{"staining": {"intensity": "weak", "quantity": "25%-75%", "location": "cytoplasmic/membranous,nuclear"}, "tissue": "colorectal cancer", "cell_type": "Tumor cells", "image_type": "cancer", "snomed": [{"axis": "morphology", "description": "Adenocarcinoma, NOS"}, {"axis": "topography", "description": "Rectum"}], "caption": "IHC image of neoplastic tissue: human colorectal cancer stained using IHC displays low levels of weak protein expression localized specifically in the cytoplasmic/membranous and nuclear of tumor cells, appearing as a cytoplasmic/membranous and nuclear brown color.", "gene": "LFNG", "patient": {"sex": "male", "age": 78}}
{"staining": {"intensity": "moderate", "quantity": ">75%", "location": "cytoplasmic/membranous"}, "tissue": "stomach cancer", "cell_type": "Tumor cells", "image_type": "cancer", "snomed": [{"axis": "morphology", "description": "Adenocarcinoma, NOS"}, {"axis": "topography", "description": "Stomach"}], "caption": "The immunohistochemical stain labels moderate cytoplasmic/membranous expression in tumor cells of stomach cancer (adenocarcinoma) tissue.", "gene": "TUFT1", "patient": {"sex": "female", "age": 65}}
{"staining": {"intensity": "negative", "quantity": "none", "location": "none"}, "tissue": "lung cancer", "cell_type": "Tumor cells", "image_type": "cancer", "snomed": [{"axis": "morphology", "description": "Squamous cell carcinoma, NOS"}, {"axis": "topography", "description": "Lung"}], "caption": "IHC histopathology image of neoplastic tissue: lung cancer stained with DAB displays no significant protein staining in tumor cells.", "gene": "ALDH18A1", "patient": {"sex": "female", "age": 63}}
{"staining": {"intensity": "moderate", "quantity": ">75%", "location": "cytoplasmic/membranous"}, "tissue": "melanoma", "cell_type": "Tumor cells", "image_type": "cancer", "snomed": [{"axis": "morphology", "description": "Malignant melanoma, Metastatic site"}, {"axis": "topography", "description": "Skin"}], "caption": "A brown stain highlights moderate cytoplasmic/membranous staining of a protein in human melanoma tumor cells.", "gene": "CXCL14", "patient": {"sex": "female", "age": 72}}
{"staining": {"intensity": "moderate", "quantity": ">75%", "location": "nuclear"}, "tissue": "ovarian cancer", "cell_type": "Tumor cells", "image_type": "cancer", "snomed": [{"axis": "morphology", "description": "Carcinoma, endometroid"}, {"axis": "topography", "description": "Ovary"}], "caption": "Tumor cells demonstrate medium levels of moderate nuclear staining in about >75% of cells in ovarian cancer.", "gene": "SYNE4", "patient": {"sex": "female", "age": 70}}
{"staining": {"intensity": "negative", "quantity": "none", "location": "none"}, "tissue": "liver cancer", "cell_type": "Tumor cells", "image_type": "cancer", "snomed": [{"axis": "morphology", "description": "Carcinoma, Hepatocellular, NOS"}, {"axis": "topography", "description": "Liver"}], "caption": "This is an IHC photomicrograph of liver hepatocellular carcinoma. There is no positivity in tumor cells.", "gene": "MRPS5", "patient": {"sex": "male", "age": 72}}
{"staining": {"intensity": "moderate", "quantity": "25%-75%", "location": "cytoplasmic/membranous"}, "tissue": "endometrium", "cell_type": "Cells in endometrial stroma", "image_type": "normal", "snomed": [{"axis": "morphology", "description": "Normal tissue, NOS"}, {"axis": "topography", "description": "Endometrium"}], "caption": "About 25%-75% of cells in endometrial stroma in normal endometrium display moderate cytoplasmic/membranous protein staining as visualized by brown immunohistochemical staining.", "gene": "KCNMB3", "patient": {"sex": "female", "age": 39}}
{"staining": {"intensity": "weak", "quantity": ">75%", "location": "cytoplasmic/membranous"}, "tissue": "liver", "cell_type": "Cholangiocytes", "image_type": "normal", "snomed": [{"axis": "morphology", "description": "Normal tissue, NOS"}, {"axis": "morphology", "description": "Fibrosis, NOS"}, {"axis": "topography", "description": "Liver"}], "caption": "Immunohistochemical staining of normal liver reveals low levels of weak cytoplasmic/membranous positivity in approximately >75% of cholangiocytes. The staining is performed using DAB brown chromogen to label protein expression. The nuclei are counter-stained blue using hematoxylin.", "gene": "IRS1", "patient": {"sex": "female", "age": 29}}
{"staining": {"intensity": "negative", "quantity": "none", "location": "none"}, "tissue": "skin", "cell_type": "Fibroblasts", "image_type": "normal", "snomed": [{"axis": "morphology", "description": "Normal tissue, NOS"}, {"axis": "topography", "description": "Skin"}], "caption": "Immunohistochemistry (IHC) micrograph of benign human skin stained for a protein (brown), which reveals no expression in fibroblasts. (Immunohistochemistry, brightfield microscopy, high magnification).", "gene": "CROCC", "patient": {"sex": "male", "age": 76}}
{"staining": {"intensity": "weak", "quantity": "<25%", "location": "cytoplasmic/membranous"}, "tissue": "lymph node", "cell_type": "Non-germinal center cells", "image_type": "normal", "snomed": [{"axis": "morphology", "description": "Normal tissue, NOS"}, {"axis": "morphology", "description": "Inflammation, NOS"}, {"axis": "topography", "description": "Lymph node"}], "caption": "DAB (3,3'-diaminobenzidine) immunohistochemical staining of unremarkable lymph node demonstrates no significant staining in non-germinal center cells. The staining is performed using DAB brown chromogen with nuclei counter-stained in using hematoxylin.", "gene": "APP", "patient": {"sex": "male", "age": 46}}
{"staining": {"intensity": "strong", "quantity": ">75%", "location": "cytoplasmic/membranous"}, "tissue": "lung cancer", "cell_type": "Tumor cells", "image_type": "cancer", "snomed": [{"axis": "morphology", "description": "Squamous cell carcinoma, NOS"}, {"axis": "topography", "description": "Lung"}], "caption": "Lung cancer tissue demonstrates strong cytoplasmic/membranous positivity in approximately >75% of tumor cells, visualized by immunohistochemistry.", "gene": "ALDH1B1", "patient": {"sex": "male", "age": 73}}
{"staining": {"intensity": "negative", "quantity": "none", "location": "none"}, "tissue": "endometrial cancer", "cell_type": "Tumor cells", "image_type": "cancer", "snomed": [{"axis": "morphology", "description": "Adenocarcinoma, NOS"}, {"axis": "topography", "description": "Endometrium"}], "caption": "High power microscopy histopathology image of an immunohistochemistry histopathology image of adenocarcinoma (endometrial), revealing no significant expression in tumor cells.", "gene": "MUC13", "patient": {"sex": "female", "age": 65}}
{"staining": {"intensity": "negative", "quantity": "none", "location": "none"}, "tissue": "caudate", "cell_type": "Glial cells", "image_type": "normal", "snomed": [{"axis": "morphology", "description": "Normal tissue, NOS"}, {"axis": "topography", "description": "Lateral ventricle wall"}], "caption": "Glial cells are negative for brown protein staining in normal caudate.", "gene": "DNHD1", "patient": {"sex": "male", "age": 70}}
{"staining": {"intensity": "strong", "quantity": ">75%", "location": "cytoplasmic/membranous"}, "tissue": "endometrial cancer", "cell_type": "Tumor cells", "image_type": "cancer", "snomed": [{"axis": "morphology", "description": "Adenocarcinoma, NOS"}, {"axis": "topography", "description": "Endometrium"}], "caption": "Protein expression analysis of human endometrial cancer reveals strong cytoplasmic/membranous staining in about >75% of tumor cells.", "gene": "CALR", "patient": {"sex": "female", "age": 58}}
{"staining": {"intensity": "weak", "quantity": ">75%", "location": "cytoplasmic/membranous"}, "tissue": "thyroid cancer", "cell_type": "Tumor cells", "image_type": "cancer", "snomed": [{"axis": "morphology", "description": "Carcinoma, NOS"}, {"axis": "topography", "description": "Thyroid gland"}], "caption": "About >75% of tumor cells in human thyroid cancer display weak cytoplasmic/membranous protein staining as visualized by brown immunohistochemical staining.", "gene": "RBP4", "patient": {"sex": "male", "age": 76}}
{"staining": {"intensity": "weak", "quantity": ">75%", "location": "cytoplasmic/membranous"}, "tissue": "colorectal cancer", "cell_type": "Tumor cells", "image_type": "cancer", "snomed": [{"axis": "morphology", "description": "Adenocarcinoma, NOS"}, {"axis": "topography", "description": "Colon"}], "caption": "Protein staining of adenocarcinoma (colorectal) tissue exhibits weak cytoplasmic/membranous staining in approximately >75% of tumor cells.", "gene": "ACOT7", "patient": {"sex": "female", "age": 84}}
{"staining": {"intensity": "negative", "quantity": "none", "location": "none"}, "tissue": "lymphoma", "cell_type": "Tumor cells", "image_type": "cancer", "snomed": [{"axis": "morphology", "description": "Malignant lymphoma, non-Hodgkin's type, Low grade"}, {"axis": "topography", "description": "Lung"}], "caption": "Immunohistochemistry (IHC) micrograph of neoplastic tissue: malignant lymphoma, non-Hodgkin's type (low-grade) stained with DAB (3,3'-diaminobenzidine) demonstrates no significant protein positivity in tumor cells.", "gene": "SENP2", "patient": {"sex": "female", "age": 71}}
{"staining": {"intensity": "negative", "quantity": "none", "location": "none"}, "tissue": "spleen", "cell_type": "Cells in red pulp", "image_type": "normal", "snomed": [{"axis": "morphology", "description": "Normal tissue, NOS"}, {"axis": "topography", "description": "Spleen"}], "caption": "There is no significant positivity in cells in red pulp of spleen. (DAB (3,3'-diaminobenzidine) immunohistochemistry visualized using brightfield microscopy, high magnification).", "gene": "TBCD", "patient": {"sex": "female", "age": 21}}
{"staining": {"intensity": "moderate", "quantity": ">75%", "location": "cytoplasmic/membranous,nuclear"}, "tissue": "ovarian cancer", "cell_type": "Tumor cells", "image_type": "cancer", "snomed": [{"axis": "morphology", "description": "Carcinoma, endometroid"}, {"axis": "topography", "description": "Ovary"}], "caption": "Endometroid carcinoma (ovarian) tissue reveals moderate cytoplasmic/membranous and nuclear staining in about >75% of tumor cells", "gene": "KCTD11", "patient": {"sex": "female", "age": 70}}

= = = =

What do the lines of the material read, from the first through the line with "immunohistochemical stain labels"? Transcribe them exactly and stop there.

{"staining": {"intensity": "weak", "quantity": "25%-75%", "location": "cytoplasmic/membranous,nuclear"}, "tissue": "colorectal cancer", "cell_type": "Tumor cells", "image_type": "cancer", "snomed": [{"axis": "morphology", "description": "Adenocarcinoma, NOS"}, {"axis": "topography", "description": "Rectum"}], "caption": "IHC image of neoplastic tissue: human colorectal cancer stained using IHC displays low levels of weak protein expression localized specifically in the cytoplasmic/membranous and nuclear of tumor cells, appearing as a cytoplasmic/membranous and nuclear brown color.", "gene": "LFNG", "patient": {"sex": "male", "age": 78}}
{"staining": {"intensity": "moderate", "quantity": ">75%", "location": "cytoplasmic/membranous"}, "tissue": "stomach cancer", "cell_type": "Tumor cells", "image_type": "cancer", "snomed": [{"axis": "morphology", "description": "Adenocarcinoma, NOS"}, {"axis": "topography", "description": "Stomach"}], "caption": "The immunohistochemical stain labels moderate cytoplasmic/membranous expression in tumor cells of stomach cancer (adenocarcinoma) tissue.", "gene": "TUFT1", "patient": {"sex": "female", "age": 65}}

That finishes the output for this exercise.